Automatic Differentiation

As mentioned in the Minimizing a function section, it is possible to avoid passing gradients even when using gradient based methods. This is because Optim will call the finite central differences functionality in Calculus.jl in those cases. The advantages are clear: you do not have to write the gradients yourself, and it works for any function you can pass to Optim. However, there is another good way of making the computer provide gradients: automatic differentiation. Again, the advantage is that you can easily get gradients from the objective function alone. As opposed to finite difference, these gradients are exact and we also get Hessians for Newton's method. They can perform better than a finite differences scheme, depending on the exact problem. The disadvantage is that the objective function has to be written using only Julia code, so no calls to BLAS or Fortran functions.

Let us consider the Rosenbrock example again.

function f(x)
    return (1.0 - x[1])^2 + 100.0 * (x[2] - x[1]^2)^2
end

function g!(storage, x)
    storage[1] = -2.0 * (1.0 - x[1]) - 400.0 * (x[2] - x[1]^2) * x[1]
    storage[2] = 200.0 * (x[2] - x[1]^2)
end

function h!(storage, x)
    storage[1, 1] = 2.0 - 400.0 * x[2] + 1200.0 * x[1]^2
    storage[1, 2] = -400.0 * x[1]
    storage[2, 1] = -400.0 * x[1]
    storage[2, 2] = 200.0
end

initial_x = zeros(2)

Let us see if BFGS and Newton's Method can solve this problem with the functions provided.

julia> Optim.minimizer(optimize(f, g!, h!, initial_x, BFGS()))
2-element Array{Float64,1}:
 1.0
 1.0

julia> Optim.minimizer(optimize(f, g!, h!, initial_x, Newton()))

2-element Array{Float64,1}:
 1.0
 1.0

This is indeed the case. Now let us use finite differences for BFGS.

julia> Optim.minimizer(optimize(f, initial_x, BFGS()))
2-element Array{Float64,1}:
 1.0
 1.0

Still looks good. Returning to automatic differentiation, let us try both solvers using this method.
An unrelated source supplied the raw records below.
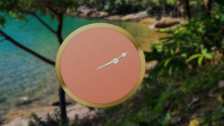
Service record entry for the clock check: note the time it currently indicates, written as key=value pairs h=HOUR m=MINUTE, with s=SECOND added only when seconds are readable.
h=2 m=10
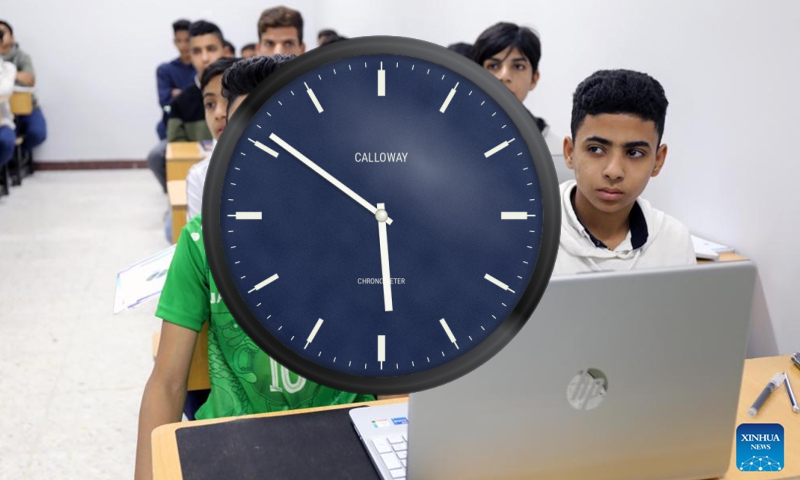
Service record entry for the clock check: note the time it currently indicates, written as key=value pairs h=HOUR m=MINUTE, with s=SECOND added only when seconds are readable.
h=5 m=51
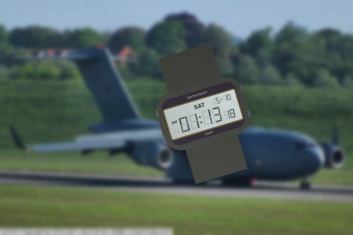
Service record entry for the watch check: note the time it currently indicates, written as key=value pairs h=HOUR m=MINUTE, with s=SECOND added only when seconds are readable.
h=1 m=13 s=18
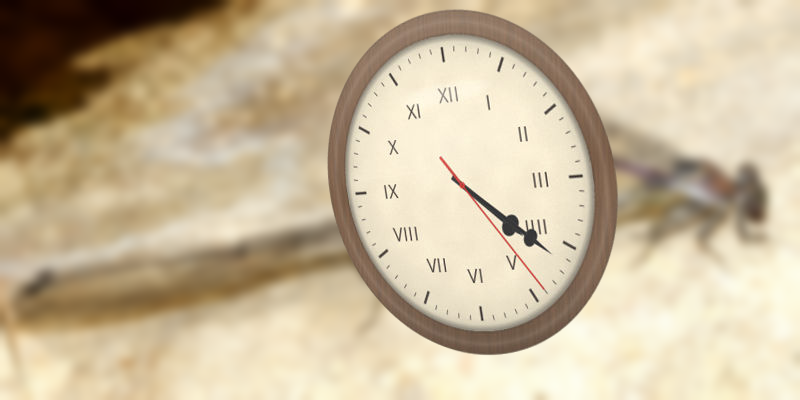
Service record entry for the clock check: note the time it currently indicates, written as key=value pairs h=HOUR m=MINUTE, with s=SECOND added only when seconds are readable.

We enable forward mode automatic differentiation by adding autodiff = :forward when we construct a OnceDifferentiable instance.

julia> od = OnceDifferentiable(f, initial_x; autodiff = :forward);

julia> Optim.minimizer(optimize(od, initial_x, BFGS()))
2-element Array{Float64,1}:
 1.0
 1.0

julia> td = TwiceDifferentiable(f, initial_x; autodiff = :forward)

julia> Optim.minimizer(optimize(td, initial_x, Newton()))
2-element Array{Float64,1}:
 1.0
 1.0

Indeed, the minimizer was found, without providing any gradients or Hessians.